Communications: #kserve channel in the CNCF Slack
KServe has passed the TOC vote and is now an official CNCF incubating project!
0.16 rc0 has been released, which includes llm-d integration
KServe + llm-d + Envoy AI Gateway tutorial doc
New Rolling Strategy API with the following two modes
- Availability mode: new pods are launched before old ones are terminated
- ResourceAware mode: old pods are terminated before new ones are launched

llm-d

Communications: Slack, mailing list, and community meeting
Community metrics: 46k installs in September (vs. 24k in August).
SIG updates (note: you’ll need to join the llm-d mailing list to access the documents):
- Inference Scheduler
  - A new proposal to extend the existing pluggable framework is available
  - A new working group AI Gateway WG has been formed
  - vLLM-sim: the /tokenize REST endpoint support merged
- Benchmarking
  - Inference Perf v0.2.0 has been released with scalability improvements, the capacity planner is being enhanced, and separate analysis notebooks are now available for each
  - v0.3.0 release: Benchmark data for key well-lit paths is now available.
  - Benchmarking and usability: Top priorities include making the pure run command more robust and developing more user-friendly benchmark reports and analysis tools.
- PD Disaggregation
  - We’re starting to work on items for the next release.
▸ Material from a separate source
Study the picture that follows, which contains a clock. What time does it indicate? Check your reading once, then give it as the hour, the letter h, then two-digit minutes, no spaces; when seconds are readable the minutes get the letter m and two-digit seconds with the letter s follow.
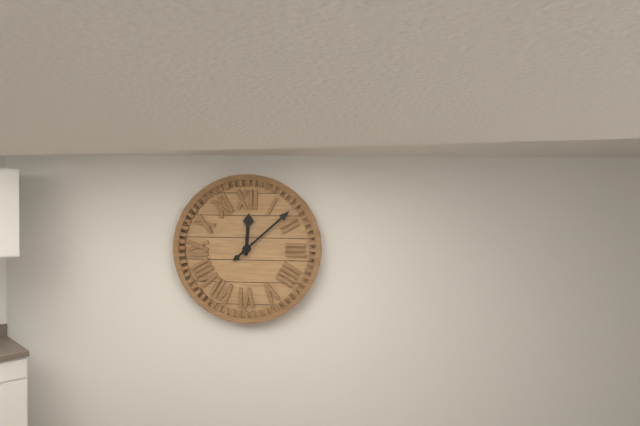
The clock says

Priorities include:
    - Improved memory footprint for WideEP decoders
    - Robustness + reliability for P/D
    - Tooling for debugging the llm-d high performance networking stack
    - GB200 WideEP
- KV Disaggregation
  - vLLM-Native CPU Offloading Connector landed in vLLM
  - Precise prefix-cache aware scheduling enhanced with granular GPU/CPU visibility
  - Blog release: KV-Cache Wins You Can See: From Prefix Caching in vLLM to Distributed Scheduling with llm-d
    - Why prefix caching matters, how naive load balancers waste it, and how llm-d’s cache-aware scheduling recovers the wins: x57 faster response times, x2 throughput at scale
- Installation
  - Testing out a composable install for v0.3, creating resources like httpRoutes out of band
  - Migrated wide-ep-lws example to using only upstream GIE charts + static deployment manifests
  - Support for additional clouds: Digital Ocean
  - Support for additional hardware backends: TPU, XPU (AMD ROCm deferred)
- Autoscaling
  - Work-in-progress on gathering metrics per variant from EPP to support multiple SLO classes per model.
  - Work-in-progress on documentation on how to work with multiple inference pools and how llm-d provides recommendations.
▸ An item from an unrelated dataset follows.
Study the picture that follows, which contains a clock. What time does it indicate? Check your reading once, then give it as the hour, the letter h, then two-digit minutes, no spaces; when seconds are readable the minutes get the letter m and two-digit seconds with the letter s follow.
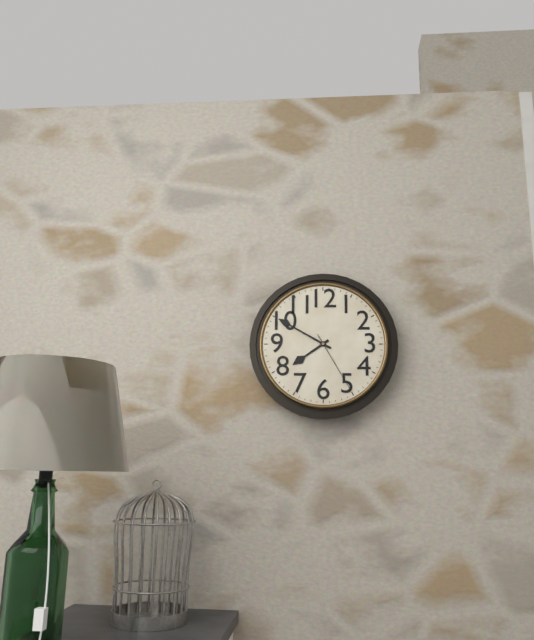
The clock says 7h50m25s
  - Work-in-progress on scaling to and from zero support, with a focus on scaling the instances and not the EPP.
- Observability
  - Improvements to llm-d/docs/monitoring, including script to generate metrics and useful queries for building dashboards
  - llm-d guides now default to creating Prometheus monitors for vLLM & EPP metrics - Prometheus is now a prerequisite unless explicitly disabled
  - Work-in-progress with SIG-observability to PoC auto-instrumentation with OpenTelemetry Operator for distributed tracing as well as turning on vLLM tracing.

vLLM

Communications: Slack
Two releases since the last update: v0.10.2, v0.11.0
As of v0.11.0, the V0 vLLM engine has now been fully removed from the codebase.
Focus continues on optimizations for “Wide EP” workloads including Dual Batch Overlap (DBO).
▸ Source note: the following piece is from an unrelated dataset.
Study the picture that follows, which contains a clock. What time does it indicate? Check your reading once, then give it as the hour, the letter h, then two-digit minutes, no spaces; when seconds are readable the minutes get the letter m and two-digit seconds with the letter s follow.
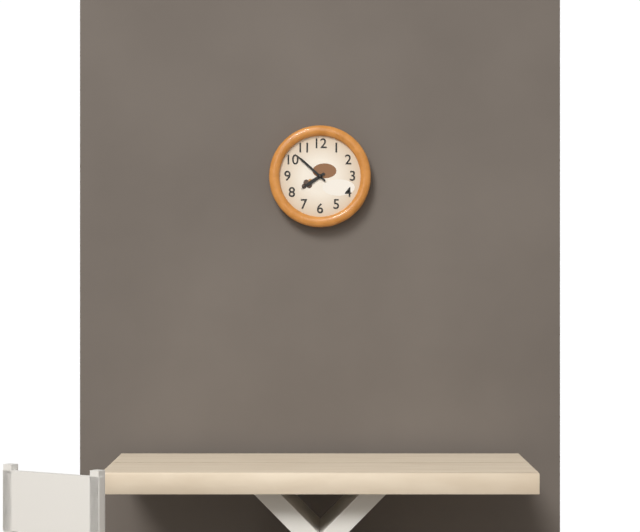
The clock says 7h52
Work was kicked off on support for fully deterministic batched inference, in support of RL use cases and more robust regression testing.
Progress has been made on CI speed and stability, with ongoing improvements underway.
MoonshotAI released a Checkpoint Engine for efficient RL weight updates with vLLM at trillion-parameter scale.
Notable additions since the last update:
- LRU-based KV cache CPU offloading is now supported natively.
- FULL_AND_PIECEWISE is now the default mode for CUDA graphs, providing better out-of-the-box support for most models while preserving compatibility for models that support only PIECEWISE.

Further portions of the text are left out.